2010年にジャガー・ランドローバーのCEOに着いたラルフ・スペッツも言うように、まさに白紙から作り上げたクルマで、F-タイプ、このXE、そしてまもなく発表されるF-ペースとニュー・モデル・ラッシュの続く予定のジャガーにとっても最も重要なモデルであることは間違いない。

アルミニウム・ストラクチャーの採用、そして新たに新設計された4気筒ガソリンおよびディーゼルのインジニウム・エンジンなどといったメカニカル・パートの話題にも事欠かない。日本市場に導入されるのは3ℓV6ガソリンを搭載したXE 3.0 S、2ℓ4気筒ガソリン・ターボで240psのXE 2.5 Portfolioと、同じく2ℓ4気筒ガソリン・ターボで200psのXE 2.0 Pure、XE 2.0 Prestuge、そして2ℓ4気筒ディーゼル・ターボのXE 2.0 Diesel Pure、XE 2.0 Diesel Prestige、XE 2.0 Diesel R-Sportという展開だ。納入時期は、まずガソリン・モデルが9月以降、そしてディーゼル・モデルについては認可が現時点ではおりていないため未発表となっているが、ジャガー・ランドローバー・ジャパンのマグナス・ハンソン社長はそう離れた時期ではないと明言している。

エクステリア


F-タイプ同様に、ジャガー・ランドローバーで16年めを迎えるデザイン・ディレクターのイアン・カラム率いるチームがエクステリアおよびインテリアのデザインを担当している。その設計はすべて英国内で行なわれたという。

そのエクステリア・デザインは、もちろんまったく新しいものだが、現行のジャガーのテイストがそこここに引き継がれている。イアン・カラムも「アグレッシブなデザインにしたくなかった」とコメントしているように、決して奇をてらったようなものではなく、今までのジャガーを見慣れた人が共感できる、言ってしまえばコンベンショナルなものだ。スポーティな4ドア・クーペというのがその基本コンセプト。但し、そのボディの基本アーキテクチャーにアルミニウムを使用したため、目標とする造形を実際に作り出すには苦労をしたようだ。

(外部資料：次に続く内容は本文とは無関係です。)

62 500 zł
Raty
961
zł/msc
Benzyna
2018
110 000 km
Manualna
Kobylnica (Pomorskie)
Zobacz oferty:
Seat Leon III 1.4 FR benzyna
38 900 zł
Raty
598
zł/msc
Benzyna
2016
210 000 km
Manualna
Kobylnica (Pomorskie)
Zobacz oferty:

確かにそのフォルムはこの手のコンパクト・サルーンとしてはロングノーズの4ドア・クーペ・スタイルで、ライバル達と比べても断然とスポーティな感じがする。特に、フロントのバンバーに開けられた大きなエア・インテークや、シャープなヘッドランプが、単なるサルーンではなく、走りのモデルであることを主張しているようだ。

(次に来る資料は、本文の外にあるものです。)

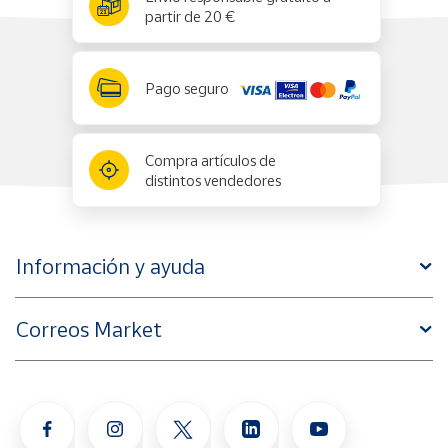
partir de 20 €
Pago seguro
Compra artículos de
distintos vendedores
Información y ayuda
Correos Market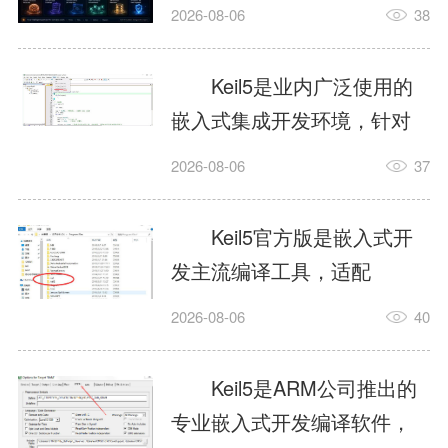
我订个明天早上的闹钟，它
2026-08-06
38
顶多回一段好的。为什么会
这样？因为AI，就是个只会
Keil5是业内广泛使用的
耍嘴皮子的书呆子。它脑子
嵌入式集成开发环境，针对
里有海量知识，但没有真正
ARM、51内核单片机提供编
2026-08-06
37
激发出来实力。而
译、调试、仿真一体化能
AgentSkill，就是给AI大脑装
力，代码编译稳定，调试工
Keil5官方版是嵌入式开
上的一双机械手，它真的能
具成熟，大量开源项目基于
发主流编译工具，适配
解决很多问题。1什么是
该平台开发。新项目需要单
STM32、51单片机等多款芯
AgentSkillSkill指...
2026-08-06
40
独下载对应芯片支持包，新
片，编辑器功能完善，支持
手配置难度较高，正版商业
在线调试、代码仿真，兼容
Keil5是ARM公司推出的
授权费用不菲，未授权版本
众多厂商芯片安装包。软件
专业嵌入式开发编译软件，
存在程序容量限制，适合硬
需要手动添加器件库，初次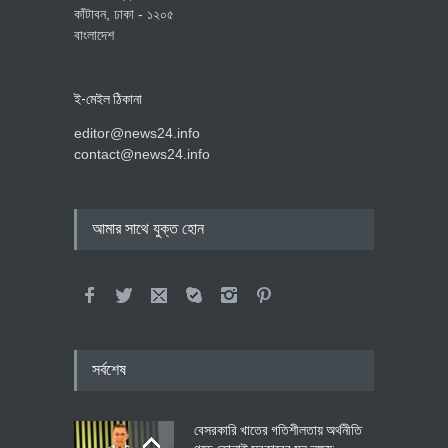
কাঁটাবন, ঢাকা - ১২০৫
বাংলাদেশ
ই-মেইল ঠিকানা
editor@news24.info
contact@news24.info
আমার সাথে যুক্ত হোন
সর্বশেষ
বেসরকারি খাতের গতিশীলতায় অর্থনীতি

ボディ・サイズは、全長x全幅x全高が4680x1850x1415mm。ホイールベースは2835mm。トレッドは、XE 3.0 Sでフロントが1600mm、リアが1585mm。乾燥重量は1710kgだ。Cd値は0.26と、メルセデス・ベンツCクラスの0.24に比べれば劣る値ではあるが、この数値は目標通りのものであり、このシェイプを考えれば充分なものであるという。

トップ・モデルのXE Sは、フロント・バンパー、専用ボディ・カラー、つや消しの黒のサイドシル、大きめの一体型ブートリド・スポイラーなどで構成される “S” ボディ・キットが付けられたモデルで、XEのラインナップの中でも、最もXEらしいスポーティ・サルーンが表現されたモデルとも言える。ホイールも、このXE S専用となる18インチのスター・シルバー・ツイン・スポークで、タイヤ・サイズは245/40ZR18、XE 2.5 Portfolioは18インチ・ホイールに225/45ZR18、そしてXE 2.0の両モデルが17インチ・ホイールに205/55ZR17という組み合わせだ。オプションではXE 3.0 Sには20インチ、その他のモデルについては19インチまでが選択可能だ。なおディーゼル・モデルのスペックに関しては、認可が降りる前ということで現時点で公表されていない。